In 1879, Webb was selected to serve as a hired gun by Bat Masterson during the fight for the Atchison, Topeka and Santa Fe Railway during the Railroad Wars in Royal Gorge Colorado. He moved on from there to Las Vegas, New Mexico, joining Dave Mather, Doc Holliday and others. Shortly after arriving there, he partnered with Doc Holliday in running a saloon, where Doc spent most of his time gambling.

In 1880, Webb was appointed town marshal of Las Vegas, New Mexico. Soon afterwards he was made a member of the Dodge City Gang, led by Justice of the Peace Hoodoo Brown. The gang participated in several train and stage coach robberies and were alleged to have taken part in lynchings and murders.

== Arrest for murder, jailbreak ==

On March 2, 1880, Webb and a deputy entered the Goodlet and Roberts Saloon in Las Vegas, where they observed a man named Michael Killiher, armed with a holstered pistol. When ordered to relinquish the pistol, Killiher refused. He then drew his pistol, but Webb quickly drew his own pistol and shot Killiher three times, twice in the chest and once in the head, killing him. Although seemingly justified, rumors quickly spread that JOP Hyman Niell had information that Killiher (a freighter by trade) had in his possession $1,900, and he had sent Webb to take it from him.

Whether this was true was never verified, but Webb was arrested for the shooting. He was shortly afterwards convicted of murder and sentenced to hang. It was likely that the general dislike of the Dodge City Gang weighed more on his conviction than his actual guilt in this particular instance. However, on April 30, 1880, Dave Rudabaugh and a man named John Allen burst into the jail to free Webb. The jailbreak was unsuccessful, but Rudabaugh shot and killed the jailer, Antonio Lino Valdez. Rudabaugh escaped capture but was later arrested, while working with Billy the Kid, on December 23, 1880. Webb's sentence was later commuted to life in prison, and he and Rudabaugh were held together in prison.

Determined to escape, Rudabaugh, Webb and two other men named Thomas Duffy and H. S. Wilson, attempted to shoot their way out again on September 19, 1881, but again they were unsuccessful, and Duffy was killed by lawmen. Two months later, Rudabaugh, Webb and five others chipped rocks from the jail wall and successfully escaped.
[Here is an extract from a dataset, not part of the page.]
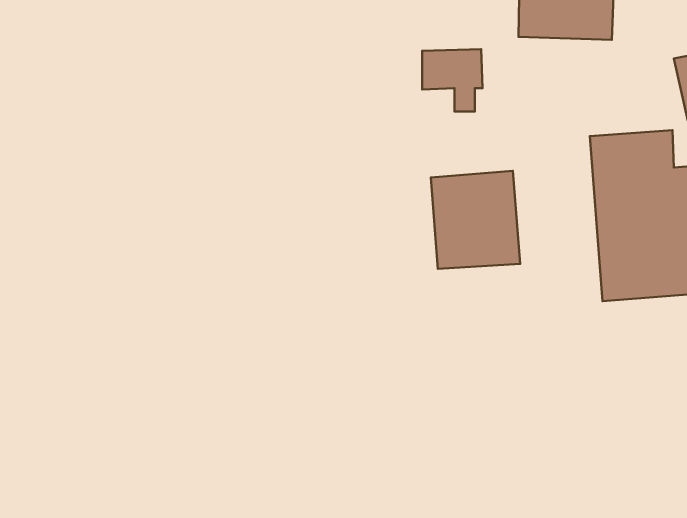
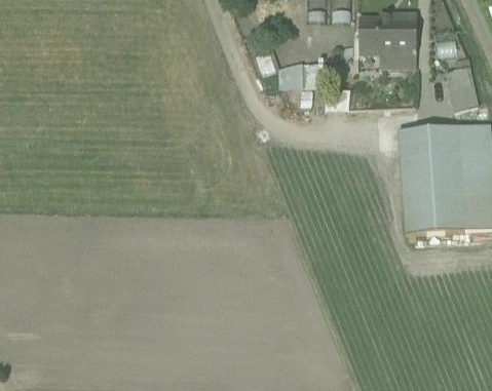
building: [431,171,520,269] -> none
Rudabaugh and Webb fled to Texas, then on to Mexico, where they separated. Rudabaugh was killed shortly afterwards. Webb drifted, changing his name to "Samuel King" and working for the railroad, eventually moving to Winslow, Arkansas, where he died of smallpox on April 12, 1882.

==Bibliography==

- DeMattos, Jack. "Gunfighters of the Real West: John Joshua Webb." Real West, April 1981.

- Snell, Joseph W. "Wretched Webb." Frontier Times, March 1973.